*Problem requirements*:
Retrieve all lines below that have the string "shadow".

*Entries supplied*:
- - - - -

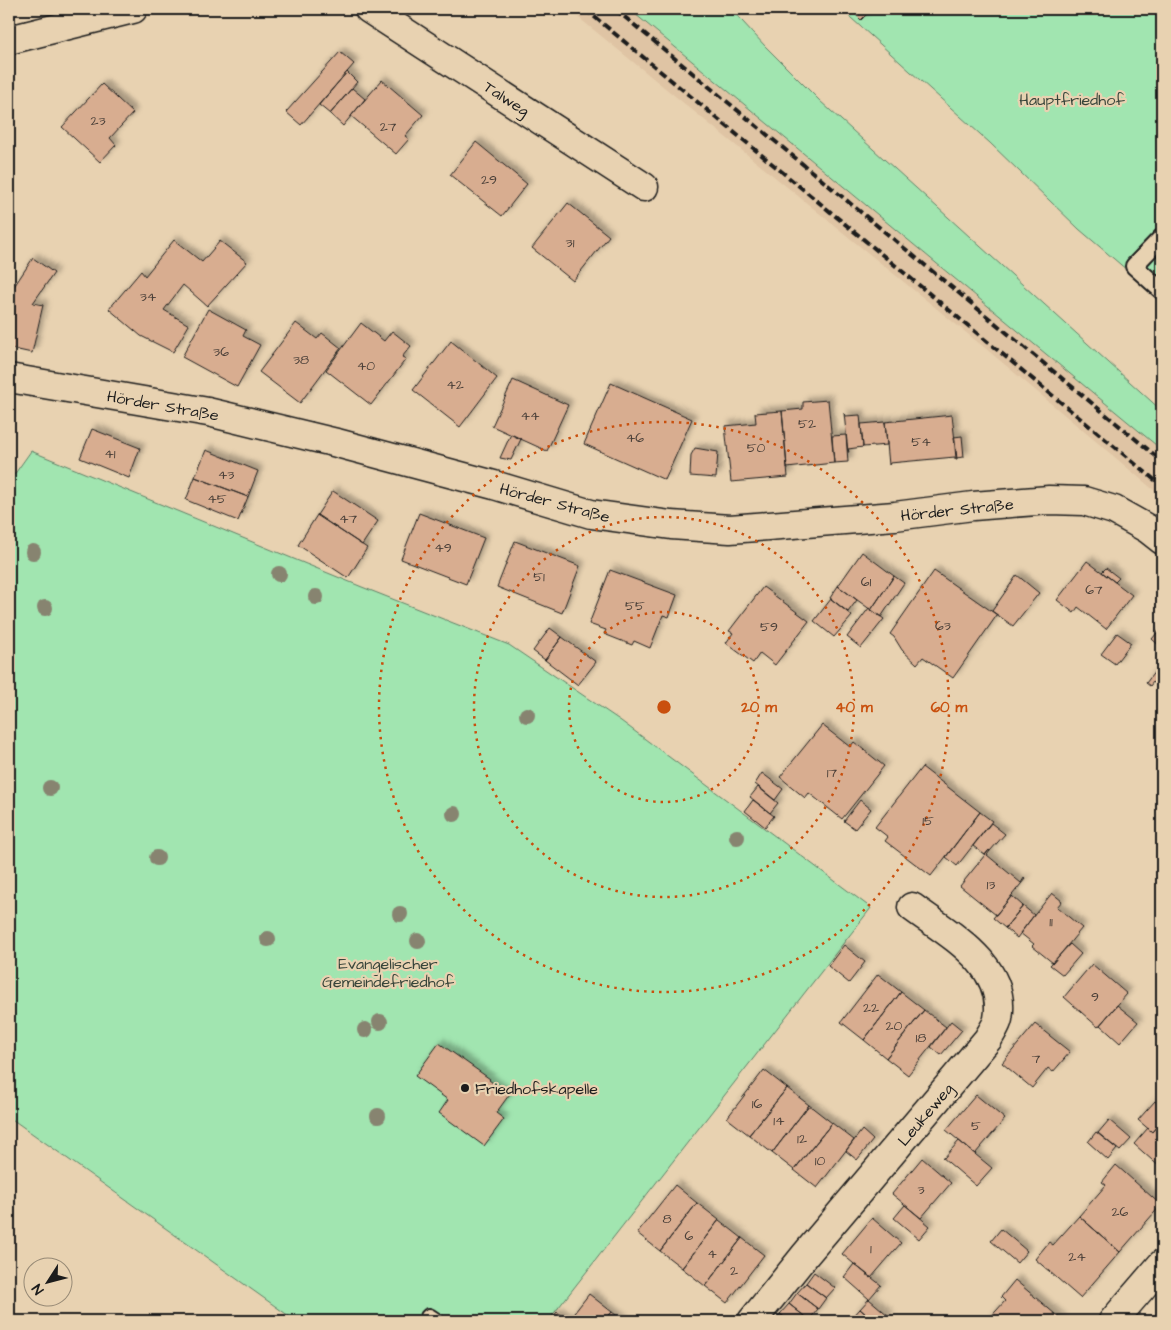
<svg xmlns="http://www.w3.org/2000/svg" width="1171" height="1330" viewBox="0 0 1171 1330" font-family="'Architects Daughter',sans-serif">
<defs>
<filter id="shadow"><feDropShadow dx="4.5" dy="-4.5" stdDeviation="2.5" flood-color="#0004"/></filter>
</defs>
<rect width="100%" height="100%" fill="#e8d2b1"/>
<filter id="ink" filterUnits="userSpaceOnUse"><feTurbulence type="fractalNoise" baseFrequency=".02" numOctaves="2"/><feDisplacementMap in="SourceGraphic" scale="10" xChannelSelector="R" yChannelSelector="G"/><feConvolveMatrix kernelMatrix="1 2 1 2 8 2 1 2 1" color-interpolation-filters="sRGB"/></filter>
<g filter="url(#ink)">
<!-- built -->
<path fill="#dfc4a4" d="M568 9H628L1162 450V497L985 348Z"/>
<!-- green -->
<path fill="#a1e5b0" stroke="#5e8066" d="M629 9H731L765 46 820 101 1162 411V450Z
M841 9H1162V300L1079 229 990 143Z
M31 451 362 587 509 645 621 721 871 908 548 1321H296L9 1117V482Z"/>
<!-- building -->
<path fill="#d8ad90" stroke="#1c1c1c" filter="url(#shadow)" d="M850 9H872L861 20Z
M340 52 354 64 301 125 286 112Z
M347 72 357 82 330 114 319 105Z
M382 80 423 115 405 136 409 139 396 154 351 116Z
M102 84 133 113 110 138 116 145 100 162 62 127Z
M352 88 365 99 343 126 330 114Z
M476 142 527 184 502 216 450 175Z
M568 203 609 236 573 281 532 248Z
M174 240 202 262 220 241 247 262 207 306 183 285 164 310 189 325 173 352 141 336 109 309 141 271 145 276Z
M33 258 54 273 33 303 43 305 32 353 9 348V294Z
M208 309 246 330 243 336 260 345 237 387 182 357Z
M296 323 317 339 322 333 341 348 300 403 259 372Z
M361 323 384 341 392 331 411 346 402 357 406 359 371 405 326 370Z
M451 341 497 378 460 427 413 390Z
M513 380 568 405 547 451 492 426Z
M611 383 692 419 665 480 584 444Z
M828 400 834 463 787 468 782 411 803 409V402Z
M782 411 788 477 731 482 725 426 756 423 755 413Z
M844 413 845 416 860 415 863 447 848 449 849 452H848Z
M952 415 957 459H955V457L890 463 889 465 885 422Z
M885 422 887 445 863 447 861 424Z
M92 429 140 448 129 478 80 458Z
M511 434 521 439 511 460 500 458Z
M846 435 848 462 834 463 832 436Z
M962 436 964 457 956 458 954 437Z
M695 448 718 452 716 478 690 476 691 455Z
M206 450 258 471 248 497 195 477Z
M195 477 248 497 238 521 186 500Z
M333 491 378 521 362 545 317 515Z
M419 513 484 538 466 584 401 559Z
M317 515 367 548 348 578 298 545Z
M515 541 580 566 562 613 497 587Z
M862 552 894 576 871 610 838 586Z
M1087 561 1132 595 1106 629 1078 607 1074 613 1057 600Z
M1106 568 1119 578 1115 582 1102 572Z
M610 570 677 595 669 617 663 615 650 648 634 641 632 645 604 634 606 630 589 624Z
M934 571 997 615 953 678 923 657 917 664 902 650 894 637 890 634Z
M1017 575 1039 593 1013 626 992 611Z
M894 576 904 583 881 617 871 610Z
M838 586 857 600 848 612 830 598Z
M763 587 809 621 775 665 760 653 753 663 726 643 733 633 729 631Z
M831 599 852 616 834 637 814 621Z
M869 608 884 619 861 648 847 637Z
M1162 627V648L1152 639Z
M550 628 562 637 545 660 533 651Z
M1117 633 1131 643 1115 664 1101 654Z
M562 637 596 662 578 685 545 660Z
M1162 662V689L1153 682 1150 686 1146 683Z
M822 725 850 747 854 742 884 766 842 819 809 793 805 798 780 777Z
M922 767 980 812 931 876 885 841 888 837 875 827Z
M762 773 783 789 775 800 755 784Z
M758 787 778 803 770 813 750 797Z
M753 800 774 816 765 827 745 811Z
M860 800 871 809 855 829 844 821Z
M980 812 992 821 957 866 946 857Z
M991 823 1005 834 990 851 989 850 985 855 973 846Z
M989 850 990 851 987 855 1021 883 1024 878 1025 879 996 915 960 886Z
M1052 893 1062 901 1057 907 1082 928 1053 963 1032 946 1034 944 1020 933Z
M1012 896 1023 906 1005 928 993 918Z
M1023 906 1034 915 1017 938 1005 928Z
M1070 944 1081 954 1063 975 1050 965Z
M844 945 865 962 849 983 828 966Z
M1092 964 1127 994 1098 1027 1064 997Z
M878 974 901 992 864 1040 841 1022Z
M901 992 924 1010 886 1058 864 1040Z
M1117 1005 1138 1022 1120 1043 1100 1025Z
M924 1010 946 1027 908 1075 886 1058Z
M951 1021 962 1030 941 1055 931 1047Z
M1035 1024 1070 1052 1053 1072 1048 1068 1032 1088 1002 1063Z
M439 1043 490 1079 489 1080 509 1095 496 1113 504 1119 484 1146 439 1113 448 1100 415 1076Z
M764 1070 787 1088 749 1135 727 1118Z
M787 1088 809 1105 772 1153 749 1135Z
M976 1095 1005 1119 975 1154 946 1130Z
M1155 1101 1162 1108V1120L1152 1132 1138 1120Z
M809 1105 832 1123 794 1170 772 1153Z
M1109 1120 1131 1139 1120 1151 1098 1133Z
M1162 1120V1169L1134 1144 1148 1128 1152 1132Z
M832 1123 854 1140 817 1188 794 1170Z
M862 1130 873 1140 857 1160 846 1151Z
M1096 1132 1117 1149 1108 1160 1088 1142Z
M959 1141 992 1168 976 1186 942 1157 944 1158Z
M922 1158 951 1183 921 1218 892 1194Z
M1116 1165 1161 1205 1120 1252 1079 1216 1106 1185 1102 1182Z
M675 1185 697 1203 660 1251 637 1233Z
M697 1203 719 1220 682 1268 660 1251Z
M905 1205 930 1226 919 1239 894 1218Z
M1079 1216 1120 1252 1080 1298 1035 1259 1049 1242 1053 1245Z
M872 1218 901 1243 871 1278 842 1254Z
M719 1220 742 1238 705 1286 682 1268Z
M1001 1229 1027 1251 1017 1263 991 1241Z
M742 1238 764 1255 727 1303 705 1286Z
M854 1264 881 1285 869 1299 844 1277Z
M814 1272 835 1288 826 1298 806 1283Z
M1015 1280 1062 1320 1061 1321H987L1005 1301 1001 1297Z
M806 1283 826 1298 818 1309 797 1293Z
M797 1293 818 1309 809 1320 789 1304Z
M589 1294 612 1312 604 1321H568Z
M869 1299 889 1316 884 1321H874L860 1309Z
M789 1304 809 1320 808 1321H789L780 1314Z
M860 1309 874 1321H853L851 1319Z
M557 1312 569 1320 568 1321H550Z
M612 1312 624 1321H604Z
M780 1314 789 1321H775Z"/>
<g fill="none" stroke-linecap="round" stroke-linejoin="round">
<defs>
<path id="service" d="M1162 237 1134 266 1162 291
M429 1317 435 1321"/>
<path id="minor" d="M369 9 644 187
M9 40 133 9
M9 378 208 412 337 443 494 485 591 514 671 525 730 529 895 516 973 506 1049 500 1084 501 1114 510 1148 529 1162 540
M752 1321 806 1254 988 1039C991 1033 997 1025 998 1019 1008 965 948 934 912 907
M1113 1321 1162 1264"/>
</defs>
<!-- service casing -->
<use href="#service" stroke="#1c1c1c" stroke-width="20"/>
<!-- minor casing -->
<use href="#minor" stroke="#1c1c1c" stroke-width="31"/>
<!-- service -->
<use href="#service" stroke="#e8d2b1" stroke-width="16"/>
<!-- minor -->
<use href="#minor" stroke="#e8d2b1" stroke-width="28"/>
<!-- rail -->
<path stroke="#1c1c1c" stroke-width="4" stroke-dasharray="8 4" stroke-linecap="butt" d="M585 9 1162 486
M615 9 1162 461"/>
</g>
<!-- trees -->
<g fill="#878470">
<circle cx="33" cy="552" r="8"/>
<circle cx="279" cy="574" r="8"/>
<circle cx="316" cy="597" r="8"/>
<circle cx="45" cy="608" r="8"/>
<circle cx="527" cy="715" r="8"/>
<circle cx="50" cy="788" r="8"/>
<circle cx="454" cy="814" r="8"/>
<circle cx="737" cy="837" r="8"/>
<circle cx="157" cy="858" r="8"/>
<circle cx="400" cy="914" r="8"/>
<circle cx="268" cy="939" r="8"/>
<circle cx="418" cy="941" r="8"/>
<circle cx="380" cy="1022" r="8"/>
<circle cx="365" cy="1030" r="8"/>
<circle cx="378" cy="1116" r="8"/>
</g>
</g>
<!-- distance rings -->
<g fill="none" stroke="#c9500e" stroke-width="2.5" stroke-dasharray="2.5 5">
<circle cx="664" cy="707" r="95"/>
<circle cx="664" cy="707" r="190"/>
<circle cx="664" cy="707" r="285"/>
</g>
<!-- markers -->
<circle fill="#1c1c1c" stroke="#e8d2b1" stroke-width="2" cx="465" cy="1088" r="5"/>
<g text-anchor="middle" stroke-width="4.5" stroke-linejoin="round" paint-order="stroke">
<!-- number labels -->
<g font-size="14" fill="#4b4039">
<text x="98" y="125">23</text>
<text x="388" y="131">27</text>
<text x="489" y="184">29</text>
<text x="570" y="247">31</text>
<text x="148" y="301">34</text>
<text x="221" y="356">36</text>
<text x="301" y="364">38</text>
<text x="366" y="370">40</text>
<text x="455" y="389">42</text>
<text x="530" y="420">44</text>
<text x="807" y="428">52</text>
<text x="635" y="442">46</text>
<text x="921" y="446">54</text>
<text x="756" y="452">50</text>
<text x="110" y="458">41</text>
<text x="226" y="479">43</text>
<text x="217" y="503">45</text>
<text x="348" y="523">47</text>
<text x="443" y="552">49</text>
<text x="539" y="581">51</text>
<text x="866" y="586">61</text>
<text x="1094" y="594">67</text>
<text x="635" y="610">55</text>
<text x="943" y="630">63</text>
<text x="769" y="631">59</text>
<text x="832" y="777">17</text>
<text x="928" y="825">15</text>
<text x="991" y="889">13</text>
<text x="1051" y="926">11</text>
<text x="1095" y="1001">9</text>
<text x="871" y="1012">22</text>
<text x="894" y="1030">20</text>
<text x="921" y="1042">18</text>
<text x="1036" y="1063">7</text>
<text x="757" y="1108">16</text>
<text x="779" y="1125">14</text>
<text x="976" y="1130">5</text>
<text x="802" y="1143">12</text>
<text x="820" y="1165">10</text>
<text x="921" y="1194">3</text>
<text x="1120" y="1216">26</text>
<text x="667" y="1223">8</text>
<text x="689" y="1240">6</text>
<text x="871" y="1253">1</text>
<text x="712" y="1258">4</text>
<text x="1077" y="1261">24</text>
<text x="734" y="1275">2</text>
</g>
<!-- street labels -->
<g font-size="16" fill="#1c1c1c" stroke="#e8d2b1">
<text transform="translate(507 98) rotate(33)" y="6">Talweg</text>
<text transform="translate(163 405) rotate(10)" y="6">Hörder Straße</text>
<text transform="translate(555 502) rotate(15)" y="6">Hörder Straße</text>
<text transform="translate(957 509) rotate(-6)" y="6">Hörder Straße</text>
<text transform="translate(925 1114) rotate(-50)" y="6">Leukeweg</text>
</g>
<!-- park labels -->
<g font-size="16" fill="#37443a" stroke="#e8d2b1">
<text x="1072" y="105">Hauptfriedhof</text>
<text x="388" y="969">Evangelischer<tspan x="388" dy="18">Gemeindefriedhof</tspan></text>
</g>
<!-- poi labels -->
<g font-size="16" fill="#1c1c1c" stroke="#e8d2b1" text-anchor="start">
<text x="475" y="1094">Friedhofskapelle</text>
</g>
</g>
<circle cx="664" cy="707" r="8" fill="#c9500e" stroke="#e8d2b1" stroke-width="2.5"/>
<g font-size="15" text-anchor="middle" font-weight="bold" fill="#c9500e" stroke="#e8d2b1" stroke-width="4.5" stroke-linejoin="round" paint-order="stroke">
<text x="759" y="712">20 m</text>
<text x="854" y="712">40 m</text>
<text x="949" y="712">60 m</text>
</g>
<!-- margin -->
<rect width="1171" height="1330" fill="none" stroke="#e8d2b1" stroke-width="30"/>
<rect x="15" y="15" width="1141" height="1300" fill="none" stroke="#1c1c1c" stroke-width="2" filter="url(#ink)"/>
<!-- north arrow -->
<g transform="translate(48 1282) rotate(234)"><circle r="24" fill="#e8d2b1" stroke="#968975"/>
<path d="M0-4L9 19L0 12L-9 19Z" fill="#1c1c1c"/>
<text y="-8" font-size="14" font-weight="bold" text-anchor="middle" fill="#1c1c1c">N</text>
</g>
</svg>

- - - - -

*Solution*:
<filter id="shadow"><feDropShadow dx="4.5" dy="-4.5" stdDeviation="2.5" flood-color="#0004"/></filter>
<path fill="#d8ad90" stroke="#1c1c1c" filter="url(#shadow)" d="M850 9H872L861 20Z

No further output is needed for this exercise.